ASSIGNMENT: The records appear below. Copy each one exactly.

SUPPLIED MATERIAL:
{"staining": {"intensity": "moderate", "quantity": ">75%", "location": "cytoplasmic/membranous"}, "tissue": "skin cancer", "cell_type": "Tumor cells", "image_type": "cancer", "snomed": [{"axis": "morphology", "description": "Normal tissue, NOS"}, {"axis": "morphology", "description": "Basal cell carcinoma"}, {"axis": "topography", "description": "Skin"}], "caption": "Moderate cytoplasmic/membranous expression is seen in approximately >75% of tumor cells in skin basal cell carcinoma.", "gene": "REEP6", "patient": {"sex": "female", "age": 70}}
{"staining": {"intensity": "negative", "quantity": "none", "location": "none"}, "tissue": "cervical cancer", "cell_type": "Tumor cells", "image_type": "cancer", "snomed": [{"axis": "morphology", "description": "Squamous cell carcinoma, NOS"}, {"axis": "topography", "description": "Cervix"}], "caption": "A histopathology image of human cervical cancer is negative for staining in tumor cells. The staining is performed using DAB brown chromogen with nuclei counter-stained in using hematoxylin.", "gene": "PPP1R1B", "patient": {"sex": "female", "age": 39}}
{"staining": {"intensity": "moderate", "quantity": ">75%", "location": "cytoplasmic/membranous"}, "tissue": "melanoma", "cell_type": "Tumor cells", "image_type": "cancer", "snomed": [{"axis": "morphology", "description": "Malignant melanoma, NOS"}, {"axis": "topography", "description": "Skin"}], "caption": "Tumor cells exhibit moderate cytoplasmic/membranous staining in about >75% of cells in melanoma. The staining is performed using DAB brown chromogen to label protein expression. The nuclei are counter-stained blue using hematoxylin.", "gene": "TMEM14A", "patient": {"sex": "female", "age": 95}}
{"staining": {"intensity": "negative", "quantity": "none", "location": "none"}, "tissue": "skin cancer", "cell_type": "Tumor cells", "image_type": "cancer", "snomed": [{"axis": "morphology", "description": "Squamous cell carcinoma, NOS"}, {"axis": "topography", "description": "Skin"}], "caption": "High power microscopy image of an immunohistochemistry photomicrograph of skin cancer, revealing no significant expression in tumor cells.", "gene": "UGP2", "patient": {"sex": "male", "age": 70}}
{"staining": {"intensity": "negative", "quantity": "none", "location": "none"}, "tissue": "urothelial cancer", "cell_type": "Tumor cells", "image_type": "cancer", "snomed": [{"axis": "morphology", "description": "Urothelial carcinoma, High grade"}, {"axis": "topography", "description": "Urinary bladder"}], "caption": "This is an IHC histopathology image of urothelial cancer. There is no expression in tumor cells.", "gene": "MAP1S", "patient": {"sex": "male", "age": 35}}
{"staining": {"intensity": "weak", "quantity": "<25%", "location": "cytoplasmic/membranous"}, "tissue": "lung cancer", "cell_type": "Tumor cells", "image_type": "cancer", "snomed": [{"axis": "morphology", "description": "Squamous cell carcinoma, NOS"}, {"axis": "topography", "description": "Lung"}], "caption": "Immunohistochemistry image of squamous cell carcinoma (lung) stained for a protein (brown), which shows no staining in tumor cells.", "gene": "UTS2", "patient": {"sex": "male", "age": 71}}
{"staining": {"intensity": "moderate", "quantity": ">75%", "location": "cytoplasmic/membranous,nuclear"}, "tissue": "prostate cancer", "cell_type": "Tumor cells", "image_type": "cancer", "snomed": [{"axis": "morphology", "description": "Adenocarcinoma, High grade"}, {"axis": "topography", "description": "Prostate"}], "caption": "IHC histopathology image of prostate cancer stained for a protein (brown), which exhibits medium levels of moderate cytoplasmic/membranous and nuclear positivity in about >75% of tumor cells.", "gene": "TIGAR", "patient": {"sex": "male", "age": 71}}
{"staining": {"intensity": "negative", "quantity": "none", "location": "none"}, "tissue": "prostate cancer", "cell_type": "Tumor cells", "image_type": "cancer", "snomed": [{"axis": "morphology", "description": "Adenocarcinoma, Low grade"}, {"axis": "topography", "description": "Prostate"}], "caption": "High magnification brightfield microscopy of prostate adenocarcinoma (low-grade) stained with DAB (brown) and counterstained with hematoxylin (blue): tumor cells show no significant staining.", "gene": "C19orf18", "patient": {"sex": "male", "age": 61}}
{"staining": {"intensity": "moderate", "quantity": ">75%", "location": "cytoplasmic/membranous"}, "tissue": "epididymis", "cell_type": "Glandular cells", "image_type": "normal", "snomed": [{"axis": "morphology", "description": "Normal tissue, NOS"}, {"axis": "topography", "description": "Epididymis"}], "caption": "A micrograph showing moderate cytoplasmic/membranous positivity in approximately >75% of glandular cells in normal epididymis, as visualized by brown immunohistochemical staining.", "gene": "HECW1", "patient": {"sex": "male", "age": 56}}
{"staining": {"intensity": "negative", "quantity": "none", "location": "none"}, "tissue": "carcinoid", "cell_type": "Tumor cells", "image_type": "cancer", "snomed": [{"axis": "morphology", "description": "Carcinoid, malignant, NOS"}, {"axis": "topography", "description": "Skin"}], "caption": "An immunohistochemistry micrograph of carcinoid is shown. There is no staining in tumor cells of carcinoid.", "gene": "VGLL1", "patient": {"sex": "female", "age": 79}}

WRITTEN RESPONSE:
{"staining": {"intensity": "moderate", "quantity": ">75%", "location": "cytoplasmic/membranous"}, "tissue": "skin cancer", "cell_type": "Tumor cells", "image_type": "cancer", "snomed": [{"axis": "morphology", "description": "Normal tissue, NOS"}, {"axis": "morphology", "description": "Basal cell carcinoma"}, {"axis": "topography", "description": "Skin"}], "caption": "Moderate cytoplasmic/membranous expression is seen in approximately >75% of tumor cells in skin basal cell carcinoma.", "gene": "REEP6", "patient": {"sex": "female", "age": 70}}
{"staining": {"intensity": "negative", "quantity": "none", "location": "none"}, "tissue": "cervical cancer", "cell_type": "Tumor cells", "image_type": "cancer", "snomed": [{"axis": "morphology", "description": "Squamous cell carcinoma, NOS"}, {"axis": "topography", "description": "Cervix"}], "caption": "A histopathology image of human cervical cancer is negative for staining in tumor cells. The staining is performed using DAB brown chromogen with nuclei counter-stained in using hematoxylin.", "gene": "PPP1R1B", "patient": {"sex": "female", "age": 39}}
{"staining": {"intensity": "moderate", "quantity": ">75%", "location": "cytoplasmic/membranous"}, "tissue": "melanoma", "cell_type": "Tumor cells", "image_type": "cancer", "snomed": [{"axis": "morphology", "description": "Malignant melanoma, NOS"}, {"axis": "topography", "description": "Skin"}], "caption": "Tumor cells exhibit moderate cytoplasmic/membranous staining in about >75% of cells in melanoma. The staining is performed using DAB brown chromogen to label protein expression. The nuclei are counter-stained blue using hematoxylin.", "gene": "TMEM14A", "patient": {"sex": "female", "age": 95}}
{"staining": {"intensity": "negative", "quantity": "none", "location": "none"}, "tissue": "skin cancer", "cell_type": "Tumor cells", "image_type": "cancer", "snomed": [{"axis": "morphology", "description": "Squamous cell carcinoma, NOS"}, {"axis": "topography", "description": "Skin"}], "caption": "High power microscopy image of an immunohistochemistry photomicrograph of skin cancer, revealing no significant expression in tumor cells.", "gene": "UGP2", "patient": {"sex": "male", "age": 70}}
{"staining": {"intensity": "negative", "quantity": "none", "location": "none"}, "tissue": "urothelial cancer", "cell_type": "Tumor cells", "image_type": "cancer", "snomed": [{"axis": "morphology", "description": "Urothelial carcinoma, High grade"}, {"axis": "topography", "description": "Urinary bladder"}], "caption": "This is an IHC histopathology image of urothelial cancer. There is no expression in tumor cells.", "gene": "MAP1S", "patient": {"sex": "male", "age": 35}}
{"staining": {"intensity": "weak", "quantity": "<25%", "location": "cytoplasmic/membranous"}, "tissue": "lung cancer", "cell_type": "Tumor cells", "image_type": "cancer", "snomed": [{"axis": "morphology", "description": "Squamous cell carcinoma, NOS"}, {"axis": "topography", "description": "Lung"}], "caption": "Immunohistochemistry image of squamous cell carcinoma (lung) stained for a protein (brown), which shows no staining in tumor cells.", "gene": "UTS2", "patient": {"sex": "male", "age": 71}}
{"staining": {"intensity": "moderate", "quantity": ">75%", "location": "cytoplasmic/membranous,nuclear"}, "tissue": "prostate cancer", "cell_type": "Tumor cells", "image_type": "cancer", "snomed": [{"axis": "morphology", "description": "Adenocarcinoma, High grade"}, {"axis": "topography", "description": "Prostate"}], "caption": "IHC histopathology image of prostate cancer stained for a protein (brown), which exhibits medium levels of moderate cytoplasmic/membranous and nuclear positivity in about >75% of tumor cells.", "gene": "TIGAR", "patient": {"sex": "male", "age": 71}}
{"staining": {"intensity": "negative", "quantity": "none", "location": "none"}, "tissue": "prostate cancer", "cell_type": "Tumor cells", "image_type": "cancer", "snomed": [{"axis": "morphology", "description": "Adenocarcinoma, Low grade"}, {"axis": "topography", "description": "Prostate"}], "caption": "High magnification brightfield microscopy of prostate adenocarcinoma (low-grade) stained with DAB (brown) and counterstained with hematoxylin (blue): tumor cells show no significant staining.", "gene": "C19orf18", "patient": {"sex": "male", "age": 61}}
{"staining": {"intensity": "moderate", "quantity": ">75%", "location": "cytoplasmic/membranous"}, "tissue": "epididymis", "cell_type": "Glandular cells", "image_type": "normal", "snomed": [{"axis": "morphology", "description": "Normal tissue, NOS"}, {"axis": "topography", "description": "Epididymis"}], "caption": "A micrograph showing moderate cytoplasmic/membranous positivity in approximately >75% of glandular cells in normal epididymis, as visualized by brown immunohistochemical staining.", "gene": "HECW1", "patient": {"sex": "male", "age": 56}}
{"staining": {"intensity": "negative", "quantity": "none", "location": "none"}, "tissue": "carcinoid", "cell_type": "Tumor cells", "image_type": "cancer", "snomed": [{"axis": "morphology", "description": "Carcinoid, malignant, NOS"}, {"axis": "topography", "description": "Skin"}], "caption": "An immunohistochemistry micrograph of carcinoid is shown. There is no staining in tumor cells of carcinoid.", "gene": "VGLL1", "patient": {"sex": "female", "age": 79}}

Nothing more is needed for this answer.